Входили в ГКО те, кому не привыкать было изобретать подобные приговоры: И.В.Сталин (председатель), В.М.Молотов (заместитель), К.Е.Ворошилов, Г.М.Маленков, Н.А.Булганин, Н.А.Вознесенский, Л.М.Каганович, А.И.Микоян. Выселение осуществлялось войсками НКВД под непосредственным руководством Берии и его ближайших помощников Кобулова и Серова.

За время оккупации, длившейся более трех лет, тысячи трудоспо­собных крымских татар были угнаны в Германию, а часть населения истреблена гитлеровцами. Оставшиеся в подавляющем большинстве были женщины, дети, старики, не пригодные к строевой службе. При­ведем для сравнения данные о половозрастном составе 188 тысяч крымских татар, депортированных 18 мая 1944 года по постановлению ГКО. Примерно 50 процентов из них составляли дети до 16 лет, 35 процентов - женщины, и лишь 15 процентов (т.е. около 28 тысяч) - мужчины, включая стариков, инвалидов, бывших партизан и партий­но-хозяйственный актив, успевший возвратиться в Крым из эвакуа­ции для восстановления Советской власти...

...На станциях больших городов двери вагонов не открывались. Перед составом прохаживались часовые с автоматами. Случалось, два битком набитых состава останавливались рядом на параллельных пу­тях. Господи, что творилось тогда у крошечного вагонного окошка! Каждому хотелось пробраться к нему, чтобы, в кровь исцарапав о колючую проволоку руки и губы, прокричать в пространство: "Какой райо-он?.. Какая деревня-а-а?!"

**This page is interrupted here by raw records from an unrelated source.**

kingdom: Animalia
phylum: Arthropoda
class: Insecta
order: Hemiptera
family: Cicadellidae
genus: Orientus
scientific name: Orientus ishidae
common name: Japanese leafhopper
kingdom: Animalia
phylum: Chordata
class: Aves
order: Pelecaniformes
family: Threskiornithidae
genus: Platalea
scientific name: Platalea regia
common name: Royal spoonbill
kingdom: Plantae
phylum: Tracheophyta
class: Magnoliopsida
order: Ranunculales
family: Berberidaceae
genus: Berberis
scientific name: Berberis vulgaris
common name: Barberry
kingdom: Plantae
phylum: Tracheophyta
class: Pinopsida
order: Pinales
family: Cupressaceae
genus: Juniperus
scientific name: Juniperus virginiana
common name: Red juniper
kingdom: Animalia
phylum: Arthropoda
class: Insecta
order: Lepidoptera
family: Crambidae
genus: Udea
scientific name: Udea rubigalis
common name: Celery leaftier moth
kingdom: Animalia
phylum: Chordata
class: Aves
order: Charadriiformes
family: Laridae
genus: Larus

Строгий оккупационный режим не позволял людям свободно хо­дить из деревни в деревню. Люди стосковались по близким. Дождав­шись освобождения, родственники ринулись друг к другу справиться, кто как пережил оккупацию, кто жив, кого не стало... Выселение настигло людей не дома, а на пути и в гостях - так настигает человека стихийное бедствие, землетрясение, оползень, буря, извержение вул­кана. Кто искал мать и отца, кто - детей, а кто брата, сестру... Из стоящих рядом вагонов неелись те же вопросы, крики, мольбы, плач. Люди с трудом слышали друг друга.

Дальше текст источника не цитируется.